Rearranging an array of integers

Question

I need to implement the following in both pseudocode and java.

Input: an array of integers

Output: Rearrange the array to have the following:

1. suppose the first element in the original array has the value x
2. In the new array, suppose that x is in position I, that is data[I]=x. Then, data[j] <= x for all jx for all j>I. This means that all the values to the "left" of x are less than or equal to x and all the values to the "right" are larger than x.
3. An example is as follows: Suppose the array has the elements in this initial order: 4,3,9,2,7,6,5. After applying your algorithm, you should get: 3,2,4,5,9,7,6. That is, the leftmost element, 4, is positioned in the resulting array so that all elements less than 4 (2 and 3) are to its left (in no particular order), and all elements larger than 4 are to its right (in no particular order).

There is no space requirement for the algorithm, only that the problem is solved in O(n) time.

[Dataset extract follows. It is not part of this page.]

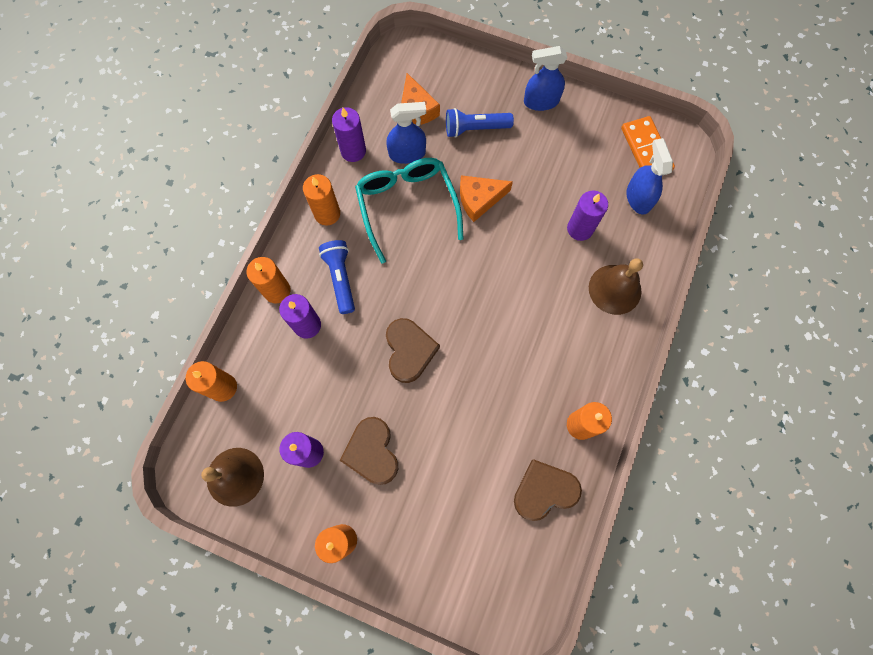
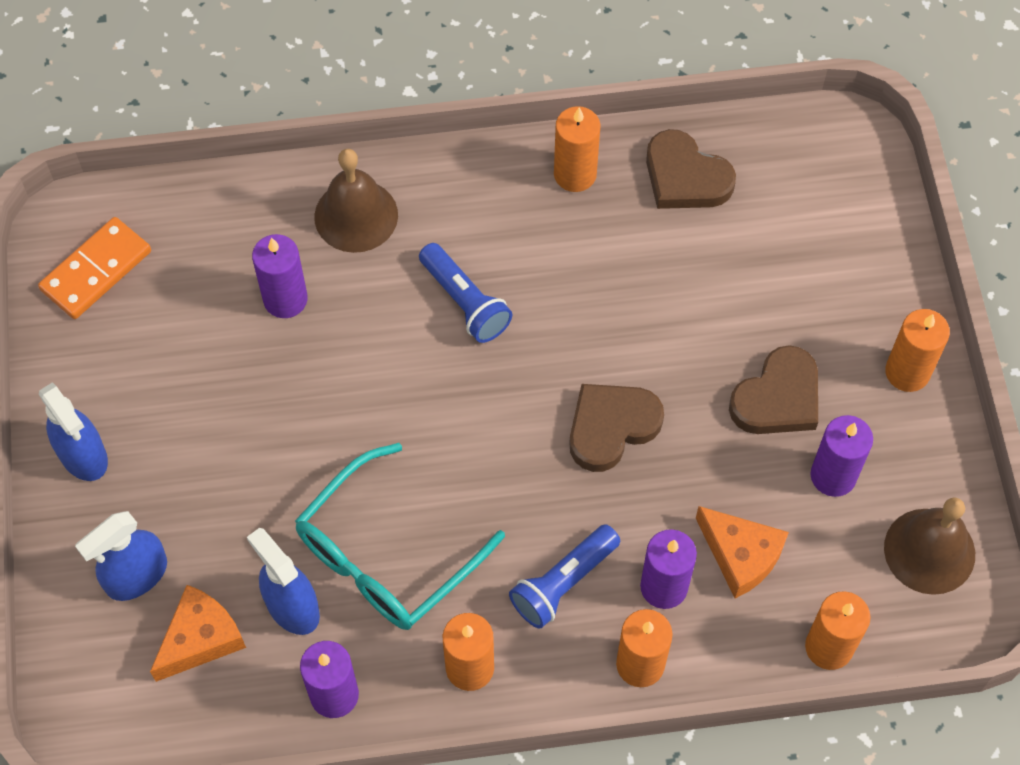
camera: 120 degrees left, 10 degrees down
blue flashlight [446,108,514,138] -> blue flashlight moved to [419,243,512,343]
orange cheese [460,175,513,222] -> orange cheese moved to [696,506,789,598]
blue spray bottle [627,138,673,214] -> blue spray bottle moved to [75,511,167,601]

Thus, I am under the impression that a bubble sort is best here.

A swapping algorithm in this case is not the best option and I would like to get some feedback on other methods that can be implemented here.

Thank you!

Answer 1

create an array with space to fit all the elements. If number is < x then place it at the beginning of the array, if number is > x then place it at the end. If number is equal to x then just ignore it and move on. Finally you fill up the remaining spots with the values equal to x.

Answer 2

java.util.array does what you are saying, but then i maybe missing a critical implemetation detail: this is it:

int[] numbers = {4, 9, 1, 3, 2, 8, 7, 0, 6, 5};



System.out.println(Arrays.toString(numbers));

java.util.Arrays.sort(numbers);
System.out.println(Arrays.toString(numbers));

Output:

Before sorting: [4, 9, 1, 3, 2, 8, 7, 0, 6, 5]
After sorting: [0, 1, 2, 3, 4, 5, 6, 7, 8, 9]

using integer 4 as the reference point, all the conditions you listed are met. the native sorting algorithm will be way faster. but if you need to be in control try the first answer

to get all the value left of 4, just locate the index of 4 lets say i[nth] and return all index lower than i[nth]. to get the numbers right of 4, locate index of 4 ie i[nth] and get the index higher than i[nth] while I[nth] less than the length of the array for [zero-based array]

Answer 3

Given the OP's small data set, a bubble sort would work, but "...bubble sort is not a practical sorting algorithm when n is large." (see bubblesort ). An efficient algorithm is quicksort :

...the algorithm takes O(n log n) comparisons to sort n items.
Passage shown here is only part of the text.